SOURCE DOCUMENT:
By default, ``ttl`` is 120 seconds.

If ``name`` denotes an absolute path (beginning with ``/``), then the
file at that path is read. Otherwise, the file is searched for in the
directories given in the colon-separated string ``path``. The file
MUST fulfill the following conditions:

* The file MUST be accessible to the owner of the Varnish child
  process.

* The process owner MUST have read permissions on the file.

* The file MUST be a regular file, or a symbolic link pointing to a
  regular file.

If any of these are not true of ``name``, or if no such file is found
on the ``path``, then the VCL load fails with an error message.

.. _vcl_path: https://varnish-cache.org/docs/trunk/reference/varnishd.html#vcl-path

.. |vcl_path| replace:: ``vcl_path``

The default value of ``path`` combines the default values of the
varnishd parameter |vcl_path|_ for development builds (installed in
``/usr/local``) and production deployments (installed in ``/usr``),
with the development directories first. ``path`` MAY NOT be the empty
string.

If there is an error finding or reading the file, then the VCL load
fails with a message describing the error. If the read succeeds, then
the file contents are cached, and are available via the reader
object's methods.

If initialization succeeds and ``ttl`` > 0s, then update checks begin
at that interval. A file is considered to have changed if any of its
``stat(2)`` fields ``mtime``, ``dev`` or ``ino`` change. As discussed
above, the file is considered unchanged if the update check finds the
the file has been deleted, provided that it has already been mapped;
then the previously cached contents continue to be valid. If the file
has changed when a check is performed, it is re-read and the new
contents are cached, for access via the object's methods.

DATA EXCERPTS:
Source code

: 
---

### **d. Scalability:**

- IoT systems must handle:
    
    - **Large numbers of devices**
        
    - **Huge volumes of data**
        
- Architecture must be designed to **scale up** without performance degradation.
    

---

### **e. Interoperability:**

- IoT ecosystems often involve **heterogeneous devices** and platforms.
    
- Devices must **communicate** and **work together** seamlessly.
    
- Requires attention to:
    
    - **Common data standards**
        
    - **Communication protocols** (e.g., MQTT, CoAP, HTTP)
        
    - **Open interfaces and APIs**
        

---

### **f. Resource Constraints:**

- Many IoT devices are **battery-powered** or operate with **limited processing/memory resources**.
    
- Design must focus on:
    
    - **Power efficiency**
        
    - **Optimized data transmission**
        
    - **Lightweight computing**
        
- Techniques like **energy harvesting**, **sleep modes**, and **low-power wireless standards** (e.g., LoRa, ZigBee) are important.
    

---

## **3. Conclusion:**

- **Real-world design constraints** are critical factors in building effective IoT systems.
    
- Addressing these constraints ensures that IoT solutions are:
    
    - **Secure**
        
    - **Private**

WHAT THE TASK REQUIRES:
Answer these questions from the Varnish file-reading text, one per line, numbered to match:
1. What is the default value of ``ttl``?
2. Which ``stat(2)`` fields, if changed, cause the file to be considered changed?
3. What value may ``path`` not be?

RESPONSE TO THIS EXERCISE:
1. 120 seconds.
2. ``mtime``, ``dev`` and ``ino``.
3. The empty string.